I thought they were so women didn’t have to breastfeed in a toilet stall. :confused:

For example, the only reason that I (a human of the male persuasion) am aware of this, is because my very first job (during high school) was an usher in a movie theater. One of the things I had to do was restock the toilet paper and paper towels in the restrooms at the beginning of the day (before any patrons arrived). For the ladies room, this also meant the sanitary napkin dispensers. Quite an eye-opener, it was.

elelle, I’ve never had menstrual cramps, but if you think a man has never had a bad cramp, you’re crazy. I dunno if you have a greater need for privacy than me (not that I see how a bathroom provides that), but I’m fine suffering in an office chair as much as a couch. And even if it must be a couch, why the bathroom?

I can see how it can be important for breastfeeding, though.

Anyway, elelle, seeing as some of us are in a sexist mood, I’d claim the couches are for long conversations where the boss can’t see you.

Sigh. All you ignorance-fighters are hampering my campaign to spread the urban legend that ladies-room couches are primarily used for Anais-Nin-style casual girl-on-girl action, which is such a traditional ladies-room custom that even heterosexual women don’t object to it or think it’s weird or inappropriate. This custom is also why women at restaurants, nightclubs, etc., frequently go to the restroom in pairs or groups.

C’mon, tell me you don’t think it would be funny if we got all the guys to believe that.

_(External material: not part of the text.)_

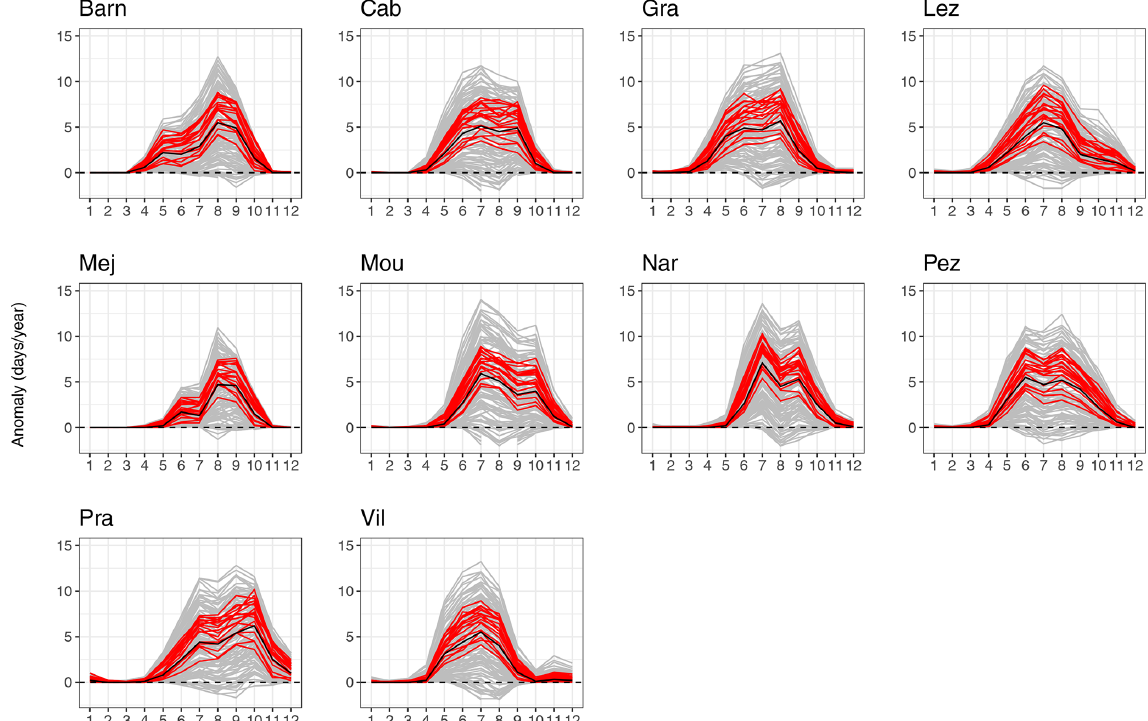
Figure 13. Monthly anomaly of days under extreme drought for a + 4 ◦ C temperature scenario. Gray lines represent the results for all precipitation scenarios with increasing precipitation intensity and intermittence. Black lines represent the median of the scenarios ensem- ble. Red lines represent the change of drought days for the scenarios with a decrease of annual precipitation between − 10% and − 20% (corresponding to scenario RCP8.5, Polade et al.,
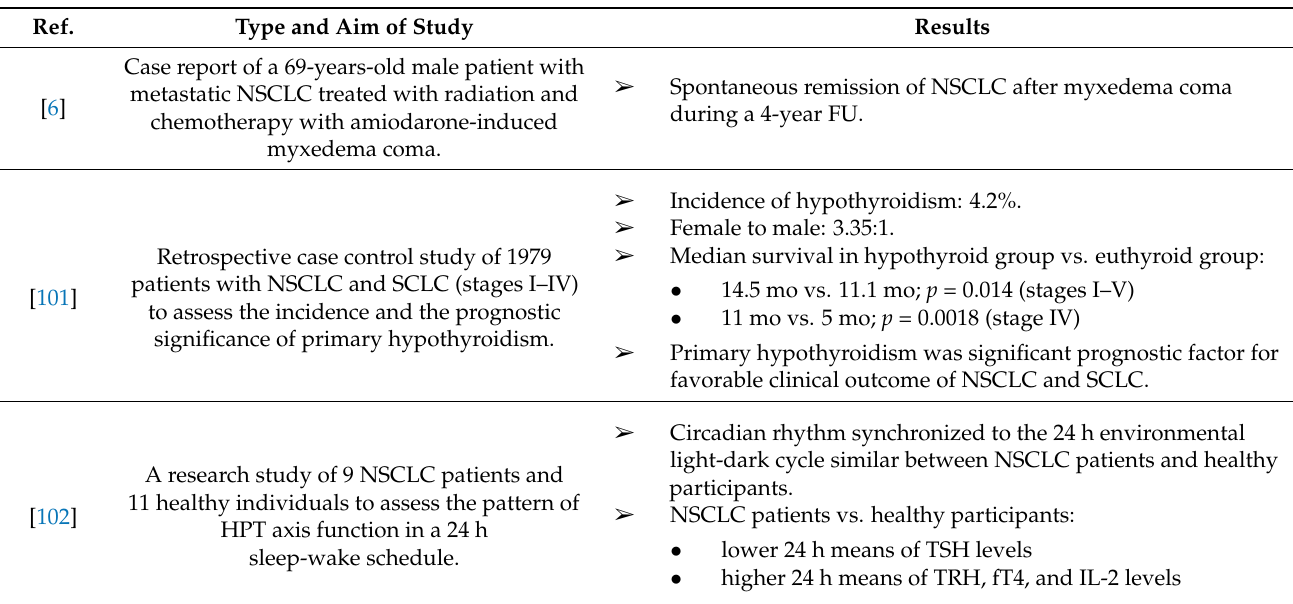
Table 3. Clinical studies addressing the thyroid hormones–lung cancer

Alex, honestly, I’m not trying to be antogonistic, but, generally, women have menstrual cramps every month, so it is a health issue in most workplaces. Men have muscle cramps, umm, well, occassionally, and not on a regular basis, so, it’s really not a common place health issue to most folks…

Again, recurring menstrual cramps in women in the workplace is a major health issue, so worthy of some attention to detail of comfort and understanding, if only to continue with women’s contribution to the workforce. It’s not a sexist complaint, but one that does result from the biology of one’s sex during a monthly (not in any case willful) cycle . If men’s cramps can compare with that constant cyclical demand on the body, please enlighten me.

elelle, you still didn’t explain… why the bathroom?

Personally, I am kinda partial to the barca lounger and TV in the mens room idea. I am rather surprised that the idea has not caught on by now.

If you can still sit up when you have it, it’s not as bad as some menstrual cramps.

ETA: Plus the girl-on-girl. Sorry; I thought everybody knew about that.

Because society dictates that women not be seen grabbing certain parts of their anatomy. :slight_smile:

And the bathroom was a private, women-only, already-existing, separate area that could easily be adapted.

Where else would you put it? A dedicated menstrual cramp room? With a big neon sign announcing what the women were doing there? The entire point of the whole exercise was discretion, especially in decades past when many of these rooms were established and People Didn’t Talk About Such Things.